___ PROVIDED DATA ___
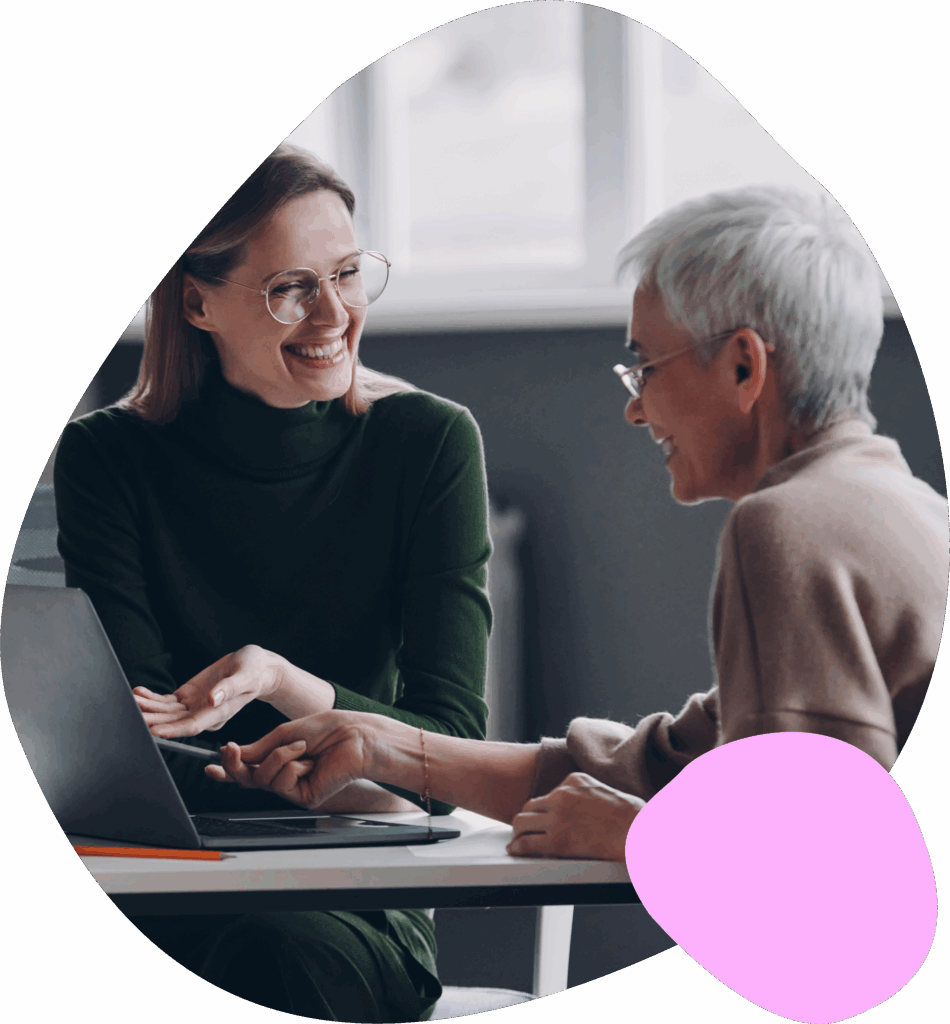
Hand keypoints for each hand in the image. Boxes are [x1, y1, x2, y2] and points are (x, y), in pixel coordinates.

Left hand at [133, 645, 283, 737]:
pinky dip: (153, 698)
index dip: (173, 730)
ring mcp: (195, 706)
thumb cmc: (255, 670)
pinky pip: (167, 701)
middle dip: (152, 720)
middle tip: (132, 716)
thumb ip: (230, 687)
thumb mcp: (247, 676)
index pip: (193, 726)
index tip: (155, 731)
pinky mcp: (188, 696)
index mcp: (219, 712)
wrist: (256, 668)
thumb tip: (213, 698)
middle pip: (174, 722)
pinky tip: (140, 692)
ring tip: (131, 700)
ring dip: (148, 708)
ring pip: (167, 712)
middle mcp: (204, 713)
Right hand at [204, 711, 384, 808]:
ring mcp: (294, 787)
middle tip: (231, 750)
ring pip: (263, 779)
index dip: (228, 770)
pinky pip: (282, 783)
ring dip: (278, 757)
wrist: (355, 736)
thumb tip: (235, 754)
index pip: (249, 768)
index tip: (211, 767)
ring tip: (301, 747)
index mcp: (280, 757)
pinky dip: (292, 766)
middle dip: (236, 765)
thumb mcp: (285, 733)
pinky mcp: (304, 797)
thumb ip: (260, 748)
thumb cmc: (328, 730)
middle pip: (248, 779)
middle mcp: (284, 774)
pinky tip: (308, 761)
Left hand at [506, 773, 644, 860]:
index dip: (543, 809)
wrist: (638, 830)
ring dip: (519, 831)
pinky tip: (516, 849)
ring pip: (521, 822)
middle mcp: (561, 795)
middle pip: (529, 806)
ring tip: (519, 840)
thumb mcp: (602, 790)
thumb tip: (576, 806)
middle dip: (526, 819)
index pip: (547, 794)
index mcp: (573, 780)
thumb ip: (584, 794)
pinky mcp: (558, 840)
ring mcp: (557, 818)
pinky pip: (527, 843)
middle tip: (525, 829)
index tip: (541, 817)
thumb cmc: (630, 815)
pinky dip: (517, 847)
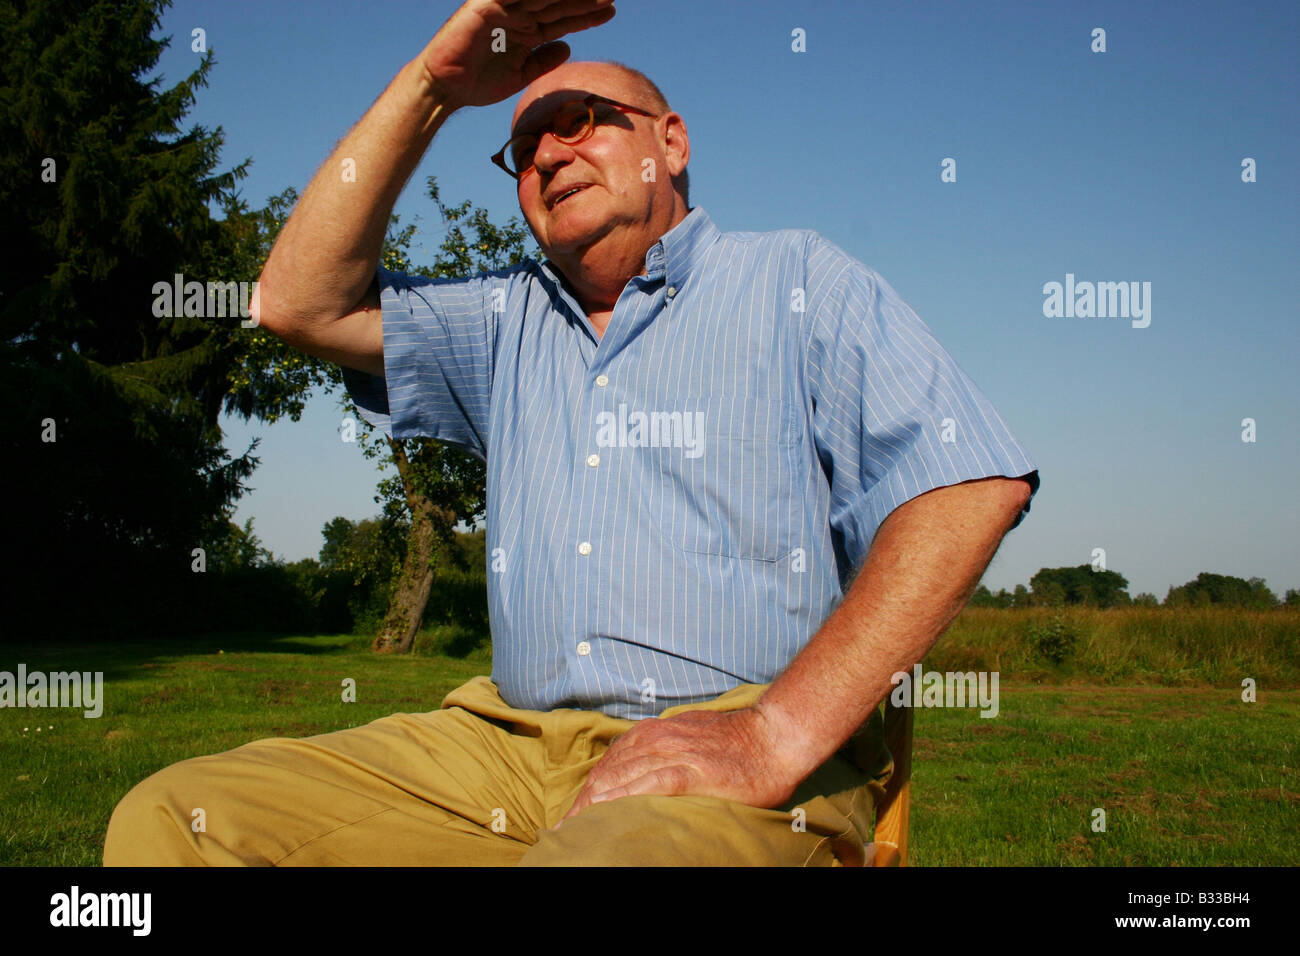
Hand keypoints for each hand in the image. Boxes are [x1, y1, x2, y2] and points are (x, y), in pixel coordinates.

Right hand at [419, 0, 617, 109]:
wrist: (445, 88)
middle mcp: (518, 15)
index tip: (611, 10)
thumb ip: (543, 60)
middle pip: (556, 3)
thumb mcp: (520, 74)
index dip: (586, 15)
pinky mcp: (484, 7)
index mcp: (527, 30)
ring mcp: (502, 9)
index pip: (563, 19)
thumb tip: (568, 47)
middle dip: (583, 0)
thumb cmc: (479, 82)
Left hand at [559, 707, 802, 822]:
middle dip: (583, 802)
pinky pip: (647, 785)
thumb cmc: (736, 743)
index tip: (573, 814)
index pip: (608, 764)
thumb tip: (641, 772)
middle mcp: (655, 739)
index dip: (587, 791)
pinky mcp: (689, 771)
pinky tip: (607, 813)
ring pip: (620, 778)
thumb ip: (664, 750)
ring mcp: (671, 753)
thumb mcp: (690, 736)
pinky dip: (623, 799)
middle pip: (606, 773)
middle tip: (565, 829)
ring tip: (576, 829)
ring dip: (594, 805)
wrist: (772, 737)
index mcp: (653, 733)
___
** INSTRUCTIONS TO FOLLOW **
Copy each line of the data above that holds "Left".

** SOLUTION BELOW **
Left hand at [133, 645, 283, 737]:
Left hand at [506, 773, 644, 860]:
Left hand at [559, 707, 802, 822]:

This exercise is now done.